Dokumenttext -
####################

Ich meine es ist schwarz und hat 'ne weiße Gabel!


----------



## xCupidox (9. Juli 2009)

ist zwar nicht in Hannover passiert aber vllt landet es ja bei euch...
wenn du ein foto von deinem bike hast schicks rüber und ich hör mich hier in bremen und bremerhaven um


Das ist wirklich wichtig!!
mir wurde diesen abend mein Bike in bremerhaven geklaut und ich würde euch darum bitten ausschau danach zu halten , bzw wenn ihr es irgendwo seht mir bescheid zu sagen bzw. diesen kerl, wen auch immer, ordentlich einen in die fresse zu schlagen
Das dirtbike hat nen roten felt sector 24 mit magura HS 33 felgenbremse nen wethe people sattel einer rockshox federgabel vorne 26
hinten 24". die hinterradfelge ist weiß.

####################

Daten -
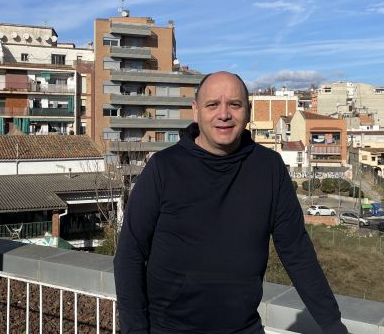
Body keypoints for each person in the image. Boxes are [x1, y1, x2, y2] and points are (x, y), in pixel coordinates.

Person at [113, 71, 347, 334]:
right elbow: (129, 255)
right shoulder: (163, 168)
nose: (224, 114)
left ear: (247, 111)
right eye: (212, 105)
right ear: (196, 111)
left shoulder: (268, 168)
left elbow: (296, 250)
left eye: (234, 105)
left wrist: (331, 323)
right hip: (169, 328)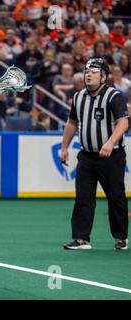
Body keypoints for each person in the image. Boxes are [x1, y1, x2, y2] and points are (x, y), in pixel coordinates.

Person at [61, 58, 129, 250]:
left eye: (94, 71)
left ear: (104, 77)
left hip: (111, 156)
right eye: (86, 71)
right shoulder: (78, 97)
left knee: (116, 197)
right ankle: (81, 238)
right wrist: (64, 147)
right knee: (83, 196)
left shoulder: (114, 96)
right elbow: (72, 122)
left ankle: (121, 237)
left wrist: (110, 142)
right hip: (87, 155)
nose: (88, 74)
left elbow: (123, 122)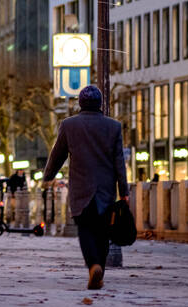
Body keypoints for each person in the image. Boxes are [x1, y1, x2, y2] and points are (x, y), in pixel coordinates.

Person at [42, 85, 128, 290]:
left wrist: (48, 177)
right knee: (103, 233)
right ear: (100, 104)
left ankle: (93, 266)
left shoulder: (69, 125)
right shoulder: (113, 127)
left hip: (81, 189)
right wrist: (124, 192)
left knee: (86, 230)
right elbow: (119, 163)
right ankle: (100, 271)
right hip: (105, 190)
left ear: (80, 103)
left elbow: (58, 155)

####################

Aufgabe 1 -
Gib den Forenbeitrag über das gestohlene Bike ab "Ich meine es" bis einschließlich "ja bei euch..." wieder und tausche dabei "Hannover" gegen "Hamburg".
Aufgabe 2 -
Setze den Forenbeitrag über das gestohlene Bike nach seinem letzten Satz fort.

Endgültige Antwort 1 -
Ich meine es ist schwarz und hat 'ne weiße Gabel!


----------



## xCupidox (9. Juli 2009)

ist zwar nicht in Hamburg passiert aber vllt landet es ja bei euch...

Endgültige Antwort 2 -
Danke


----------



## AndreZ. (9. Juli 2009)

xCupidox schrieb:


> diesen kerl, wen auch immer, ordentlich einen in die fresse zu schlagen



Welch gepflegte Ausdrucksweise! 
Vielleicht sollte man denjenigen auch gleich mit dem Auto überfahren oder mit der Kettensäge enthaupten


----------



## xCupidox (9. Juli 2009)

würd ich auch tun aber wie hört sich das als mädchen denn an?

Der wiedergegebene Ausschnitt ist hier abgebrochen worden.